Setting our sights on organic

Bhutan has set the brilliant target of becoming a 100 percent organic in their food production.

Although their target is higher than ours, Green Party policy is to set targets for organic production in New Zealand and we will be continuing to push for this.

New Zealand has great examples of successful organic production across a range of productive sectors, contributing to our clean green 100 percent pure image and to a smart green economy.

As they say in this Guardian blog, for Bhutan to go 100 percent organic will take time and has to be done region by region, crop by crop.

It also has to be done side by side with producers; working with them to establish how to reduce chemical inputs onto their farms while also increasing their profitability.

New Zealand should join Bhutan and other countries such as Sweden, which has met and exceeded an organic target of 10 percent by the year 2000, adjusting it to 20 percent in recognition of the contribution of organics to sustainability including pesticide reduction, community health, and market demand.

5 Comments Posted

  1. Go-Organic, Go-Local, Go-Export-to-Japan! NZ’s domestic market is to small. Export to USA or Japan is the way to Go-Organic. Is the organic lobby ready to get over its “local” illusion. Are we ready to accept that for an agricultural country with more dairy cows than people, Japan is a local market. Go-Organic-Export.

  2. Love organics, all for change in agri system, but the aim of 100% sounds like politics not reality. 10-20% like Sweden would be enough to bring prices down so the market could fuction.
    There are many innovations that don’t fit organic cert but do contribute to envronmental improvement. eg, one climate study in Germany shows slow release N-fertiliser can be more energy efficent than organics, GHG emmission can be minimised. Chem in moderation is not incompatible with biological systems.
    If we has 10-20% organic, conventional farmers would learn alot from there org neighbours, but it’s not just a oneway knowledge exchange, it’s mutrual-beneifical.

  3. So, you think it’s a good idea to set food production not based on consumer demand, rather, you base production on what a political party thinks is “good”?

    If producers see commercially viable levels of consumer demand, they’ll go organic. If they don’t, they won’t. It’s that simple.

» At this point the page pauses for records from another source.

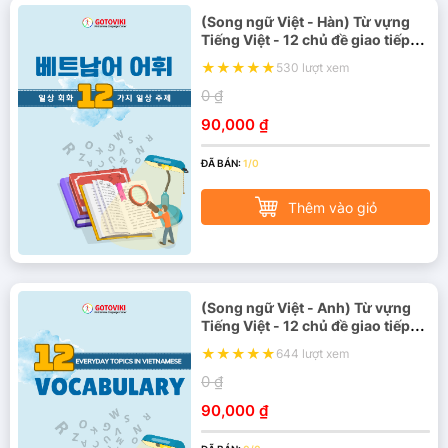
(Song ngữ Việt - Hàn) Từ vựng
Tiếng Việt - 12 chủ đề giao tiếp
hàng ngày
530 lượt xem
0 ₫
90,000 ₫
ĐÃ BÁN:
1/0
Thêm vào giỏ
(Song ngữ Việt - Anh) Từ vựng
Tiếng Việt - 12 chủ đề giao tiếp
hàng ngày
644 lượt xem
0 ₫
90,000 ₫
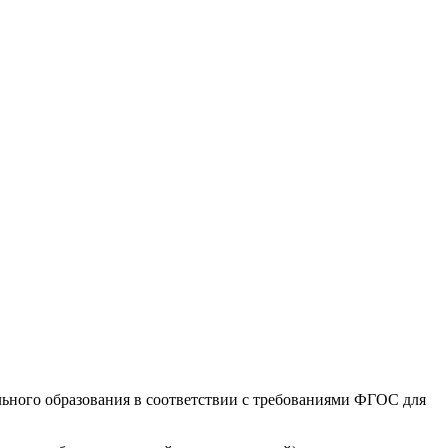
ьного образования в соответствии с требованиями ФГОС для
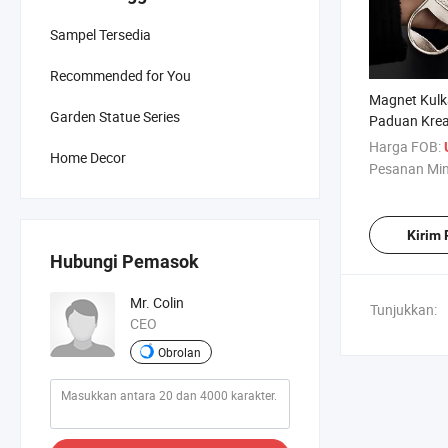
Sampel Tersedia
Recommended for You
Magnet Kulk
Garden Statue Series
Paduan Krea
Pembuka Bot
Harga FOB:
Home Decor
Dijual
Pesanan Mi
Kirim
Hubungi Pemasok
Mr. Colin
Tunjukkan:
CEO
Obrolan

    If we set production that isn’t based on demand, then it means farmers go bankrupt. That doesn’t do anyone any good.

  4. “Why is it “brilliant” to have 100% organic production? If it’s brilliant, then farmers will voluntarily adopt it.”
    What an illogical statement.

  5. Why is it “brilliant” to have 100% organic production? If it’s brilliant, then farmers will voluntarily adopt it.

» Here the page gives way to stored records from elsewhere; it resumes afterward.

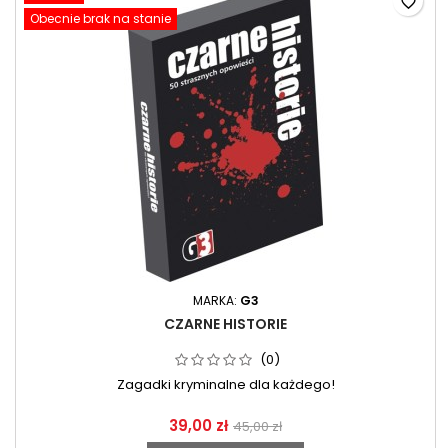
favorite_border
Obecnie brak na stanie
MARKA:
G3
CZARNE HISTORIE
(0)
Zagadki kryminalne dla każdego!
39,00 zł
45,00 zł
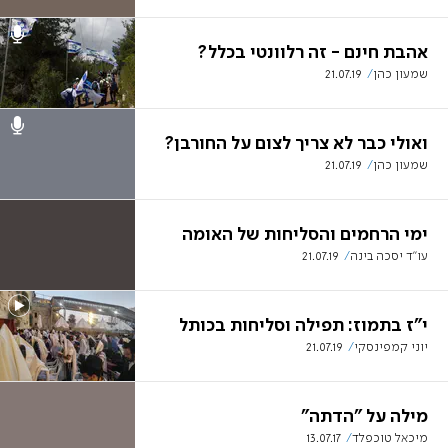
אהבת חינם - זה רלוונטי בכלל?
שמעון כהן
21.07.19
ואולי כבר לא צריך לצום על החורבן?
שמעון כהן
21.07.19
ימי הרחמים והסליחות של האומה
עו"ד יסכה בינה
21.07.19
י"ז בתמוז: תפילה וסליחות בכותל
יוני קמפינסקי
21.07.19
מילה על "הדתה"
מיכאל טוכפלד
13.07.17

    I suggest to you the reason they don’t is because there is a tiny market for organics and it doesn’t offer the advantages often cited by adherents.

    Grow organics, if you want, but New Zealand should not have production targets as growers need to respond to market signals from *consumers*. Failure to respond to market signals will lead to business failure, lower tax takes, and lower social spending.